Carbon chemistry ( organic chemistry) is fascinating, i recommand it to anybody who want to understand a little bit more about life.
 
But Carbon is not the only element capabile of bonding into molecular chains. Some have suggested that Silicone would have a chemistry just as complex as Carbon. Again, my former Biology teacher mentioned that in such a chemistry, liquid Nitrogen would fill in the role of water (anyone have more on this?)
 
I dont think silicon can make such complex molecules like DNA or protein, with their 3D structur. At this level, the arragement in space is much more important than founctional group ( like acide react with alcool to form ester).

But, maybe, who know, under totaly different condition ( temperature,pressure,solvent,catalist...) if it can lead to silicon base living form in liquid ammonia or nitrogen.

Chemistry is so complex that you never know. The sulfur metabolism of deep sea bacteria was a thrue surprise ( about 15 year ago).
 
ok, here's my take on the subject: Living things all share the property of local action against entropy. That is to say, within a living thing there is much more order than you would find in a random distribution of compounds from the earth's crust, or in a distribution of basic organic building blocks. Essentially, these pieces (amino acids, sugar molecules, nucleotides, etc.) are arranged in specific patterns. More than that, though, is the fact that they continuously work against entropy. If all the chemical machinery in a cell stops working, it's not long before the component molecules begin to decay. Some have longer life-spans than others, and some are actively disassembled by specific proteins, but without a supply of replacement parts being made, the cell will die. (this is similar to what others have already said about homeostasis)

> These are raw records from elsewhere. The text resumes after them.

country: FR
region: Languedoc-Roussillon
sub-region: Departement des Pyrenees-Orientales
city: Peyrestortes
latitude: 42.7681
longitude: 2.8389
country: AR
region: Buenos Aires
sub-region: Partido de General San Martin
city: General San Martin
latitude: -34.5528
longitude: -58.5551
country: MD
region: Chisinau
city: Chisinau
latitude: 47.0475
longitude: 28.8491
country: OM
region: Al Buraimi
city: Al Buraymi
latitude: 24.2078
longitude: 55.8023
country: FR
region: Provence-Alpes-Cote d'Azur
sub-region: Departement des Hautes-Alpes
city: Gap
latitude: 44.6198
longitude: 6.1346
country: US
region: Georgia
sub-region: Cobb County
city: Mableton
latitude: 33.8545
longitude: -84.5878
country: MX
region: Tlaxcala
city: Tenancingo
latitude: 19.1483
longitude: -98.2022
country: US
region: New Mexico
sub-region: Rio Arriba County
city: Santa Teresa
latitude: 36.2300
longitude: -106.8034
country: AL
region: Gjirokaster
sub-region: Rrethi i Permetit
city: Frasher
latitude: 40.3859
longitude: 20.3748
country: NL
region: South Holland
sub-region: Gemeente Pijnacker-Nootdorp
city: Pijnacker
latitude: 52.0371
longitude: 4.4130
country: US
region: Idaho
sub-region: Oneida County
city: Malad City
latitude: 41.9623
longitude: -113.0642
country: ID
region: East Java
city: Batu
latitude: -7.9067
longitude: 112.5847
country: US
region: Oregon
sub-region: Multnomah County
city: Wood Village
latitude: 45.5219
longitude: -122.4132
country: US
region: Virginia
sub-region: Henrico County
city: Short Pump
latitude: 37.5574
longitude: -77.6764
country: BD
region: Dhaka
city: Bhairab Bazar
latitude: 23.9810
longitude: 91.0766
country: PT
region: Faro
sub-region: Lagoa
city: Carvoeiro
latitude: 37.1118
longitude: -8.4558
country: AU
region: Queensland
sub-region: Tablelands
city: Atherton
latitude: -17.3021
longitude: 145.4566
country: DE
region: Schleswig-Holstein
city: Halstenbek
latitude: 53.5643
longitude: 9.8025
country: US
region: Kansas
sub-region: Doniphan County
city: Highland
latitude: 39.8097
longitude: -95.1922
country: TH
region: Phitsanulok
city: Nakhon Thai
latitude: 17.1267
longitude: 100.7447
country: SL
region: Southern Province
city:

Death, then, is the point where the organism isn't able to start back up again and repair itself after some block is inserted/removed, or injury sustained. If a bacteria is physically sliced open, cut in two, it won't be able to repair the damage quickly enough and will lose its self-sustaining capability as its contents spill out into the surrounding medium. If you instead deprive it of all food, or just a certain specific nutrient, it will be unable to reproduce but will still survive for a while. It must be considered dead at the point where it has decayed internally so much that even with the addition of food it is not able to revive. With a person or other multicellular organism, this window is pretty short because of the interdependence and complexity of the body. If your heart stops on the operating table, the doctors have mere minutes to revive you before too many cells die and you are beyond recovery.
 
So the key is entropy. Thanks, DT, you've put some order in my toughts on the subject.
 
@Deep Thought: What makes you say that life is going against entropy? How are the molecules/atoms in living things less random (which is what I'm assuming you mean)?

Sure, they're arranged in specific patterns, but so are many things. And if the pattern is broken the life ends, but that isn't really defining life.

I think we've already established the scientific definition of life and death (ATP, reproduction, and all of that), so all that remains is more philosophical definitions, which I guess OJH has asked us to stay away from.